[Aufmachergrafik: heller, corporate design] Strategie senkt Komplexität [Aufmachergrafik: heller, corporate design] Planvolles Sicherheitsmanagement als Lösung gegen erdrückende Komplexität

Ordnungsmerkmale

erschienen in: <kes> 2006#2, Seite 14

Rubrik: Management und Wissen

Schlagwort: Sicherheits-Management

Zusammenfassung: Angesichts einer drohenden Komplexitätsfalle sind strategisch richtige und gleichermaßen handhabbare Antworten auf Sicherheitsrisiken heute wichtiger denn je. Im Mittelpunkt sollte hierbei ein Information-Security-Management-Plan stehen.

Autor: Von Olaf Lindner, Ratingen

Mit komplexeren IT-Landschaften wächst gleichzeitig auch die Komplexität von IT-Bedrohungen und Anforderungen an die unternehmensinterne IT-Sicherheit. IT-Leiter suchen verständlicherweise nach möglichst einfachen Lösungen, um den vielfältigen Herausforderungen adäquat zu begegnen. Doch lässt sich diese Komplexität wirklich einfach managen? Oder muss auch die eingesetzte Sicherheitstechnik zwangsläufig immer komplexer werden? Und was wäre die Folge? Grundsätzlich gilt, dass die Sicherheit eines Systems bei steigender Komplexität abnimmt: Insgesamt lässt seine Verlässlichkeit nach, da ein Versagen jeder Komponente das Versagen des Gesamtsystems bedeuten kann. Komplexe Systeme laufen daher meistens nicht so stabil wie einfache.

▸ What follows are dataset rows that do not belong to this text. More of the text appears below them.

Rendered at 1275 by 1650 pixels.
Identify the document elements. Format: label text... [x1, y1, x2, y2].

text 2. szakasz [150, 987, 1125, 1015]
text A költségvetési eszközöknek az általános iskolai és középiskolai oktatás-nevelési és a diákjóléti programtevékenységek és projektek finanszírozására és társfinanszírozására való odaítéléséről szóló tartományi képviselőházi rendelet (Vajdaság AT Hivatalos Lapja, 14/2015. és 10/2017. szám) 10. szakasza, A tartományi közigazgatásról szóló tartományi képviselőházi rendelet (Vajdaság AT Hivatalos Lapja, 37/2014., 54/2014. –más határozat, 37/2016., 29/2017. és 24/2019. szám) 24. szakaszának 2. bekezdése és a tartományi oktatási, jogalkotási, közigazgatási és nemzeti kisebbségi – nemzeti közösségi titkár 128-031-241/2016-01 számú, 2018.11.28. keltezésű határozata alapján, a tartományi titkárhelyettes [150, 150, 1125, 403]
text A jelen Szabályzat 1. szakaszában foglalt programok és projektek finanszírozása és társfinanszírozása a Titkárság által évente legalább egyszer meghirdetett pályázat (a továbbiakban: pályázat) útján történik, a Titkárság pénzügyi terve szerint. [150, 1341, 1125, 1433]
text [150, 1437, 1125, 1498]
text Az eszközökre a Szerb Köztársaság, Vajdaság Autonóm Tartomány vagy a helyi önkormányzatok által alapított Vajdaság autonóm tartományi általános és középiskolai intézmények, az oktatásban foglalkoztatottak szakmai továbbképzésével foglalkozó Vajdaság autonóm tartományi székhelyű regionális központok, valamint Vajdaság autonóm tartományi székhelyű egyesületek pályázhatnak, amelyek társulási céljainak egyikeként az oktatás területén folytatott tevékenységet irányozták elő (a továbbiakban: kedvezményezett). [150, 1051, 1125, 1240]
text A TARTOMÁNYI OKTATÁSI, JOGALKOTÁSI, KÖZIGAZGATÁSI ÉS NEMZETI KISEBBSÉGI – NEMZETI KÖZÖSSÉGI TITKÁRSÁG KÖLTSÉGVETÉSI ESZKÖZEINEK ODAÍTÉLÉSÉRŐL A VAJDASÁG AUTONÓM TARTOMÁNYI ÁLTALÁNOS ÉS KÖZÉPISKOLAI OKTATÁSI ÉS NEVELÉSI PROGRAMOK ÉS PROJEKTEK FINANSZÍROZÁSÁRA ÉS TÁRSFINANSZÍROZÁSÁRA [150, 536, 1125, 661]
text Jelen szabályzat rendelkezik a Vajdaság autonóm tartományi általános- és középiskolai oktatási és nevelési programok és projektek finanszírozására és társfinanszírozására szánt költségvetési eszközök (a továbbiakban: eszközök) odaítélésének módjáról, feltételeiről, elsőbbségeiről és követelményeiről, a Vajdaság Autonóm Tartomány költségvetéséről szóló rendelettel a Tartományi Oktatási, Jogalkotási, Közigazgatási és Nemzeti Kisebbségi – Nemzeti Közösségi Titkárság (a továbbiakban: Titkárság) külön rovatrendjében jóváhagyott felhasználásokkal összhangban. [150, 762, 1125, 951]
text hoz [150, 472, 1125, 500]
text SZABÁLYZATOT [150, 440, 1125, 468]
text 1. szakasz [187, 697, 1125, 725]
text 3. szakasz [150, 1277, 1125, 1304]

Die IT-Umgebung entwickelt sich jedoch zunehmend in Richtung mobiler, stark vernetzter Systeme, deren Bedeutung für die Abwicklung der Geschäftsprozesse gleichzeitig weiter steigt. Die Anforderungen an Sicherheitslösungen steigen somit ebenfalls kontinuierlich, noch verstärkt durch den Trend zur Kriminalisierung von Cyber-Attacken. Hinzu kommt wirtschaftlicher Druck: Nur wer seinen Kunden und Geschäftspartnern die Sicherheit gespeicherter wie übertragener Daten garantieren kann, wird sich langfristig behaupten. Und nicht zuletzt gilt es eine Vielzahl gesetzlicher Regelungen und Anforderungskataloge über den Umgang mit Unternehmensdaten, ihre Sicherheit und Sicherung zu beachten.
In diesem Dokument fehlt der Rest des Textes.